Bacteria as Potential Indicators of Heavy Metal Contamination in a Tropical Mangrove and the Implications on Environmental and Human Health

Melanie De La Rosa- Acosta, Johannys Jiménez-Collazo, Marixa Maldonado-Román, Karlo Malavé-Llamas, Juan Carlos Musa-Wasil


Heavy metal (HM) exposure has been associated with human health diseases like cancer, kidney and liver damage, neurological disorders, motor skills, low bone density and learning problems. With the beginning of the industrialization the heavy metals in high concentration contributes to put on risk the humans in the vicinity. Our study site is located in Cataño, Puerto Rico, a highly industrialization area that has a recreational park nearby, a rum distillery, two thermoelectric factories, and was impacted by CAPECO (oil refinery) explosion in 2009. Las Cucharillas marsh is part of The San Juan Bay Estuary System, considered as a critical wildlife area because of their location. This mangrove marsh has three of the four mangrove species found in PR Laguncularia racemosa, Avicennia germinans and Rhizophora mangle; species that have the capacity to phytoremediate HM. This study was aimed at seven different heavy metals: Arsenic (As), Cadmium (Cd), Chromium (Cr), Lead (Pb), Zinc (Zn), Mercury (Hg) and Copper (Cu).
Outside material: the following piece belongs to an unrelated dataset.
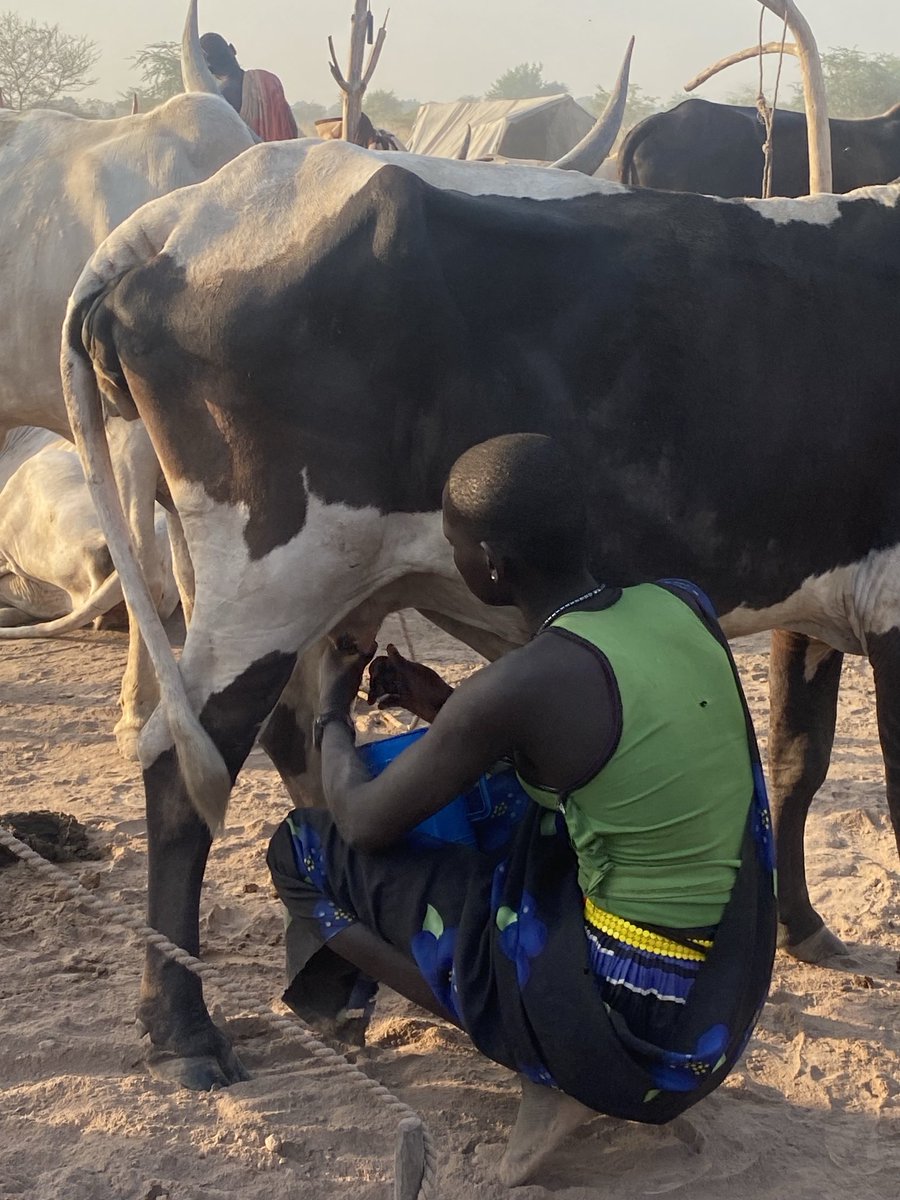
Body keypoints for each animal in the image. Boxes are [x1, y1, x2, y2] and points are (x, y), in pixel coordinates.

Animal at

These metals at high concentrations are of human health concern due to their toxicity, persistence, bioaccumulative and biomagnification potentials. Contamination of surface sediments with HM affects the food chain, starting with marine organisms up to humans. The people who live near the contaminated area and the local fishermen are at high risk of exposure. Studies reveal that certain microorganisms can resist the toxicity of heavy metals even at high concentrations. Our study pretends to exploit the sensitive nature of some bacteria to HM and use them as bioindicators. The objective of this research is to assess the bacterial community on the mangrove marsh, identify these bacteria and correlate bacterial species with the type and concentration of the metals found on the site. Our preliminary results with the BIOLOG® identification were five bacteria that are: Carnobacterium inhibens, Cupriavidus gilardii, Enterococcus maloduratus, Microbacterium flavescens and Ralstonia pickettii. This study will continue with an assessment of the exposure of different concentrations of heavy metals to our identified bacteria and underlying the mechanisms of degradation, magnification and or bioconcentration of these heavy metals.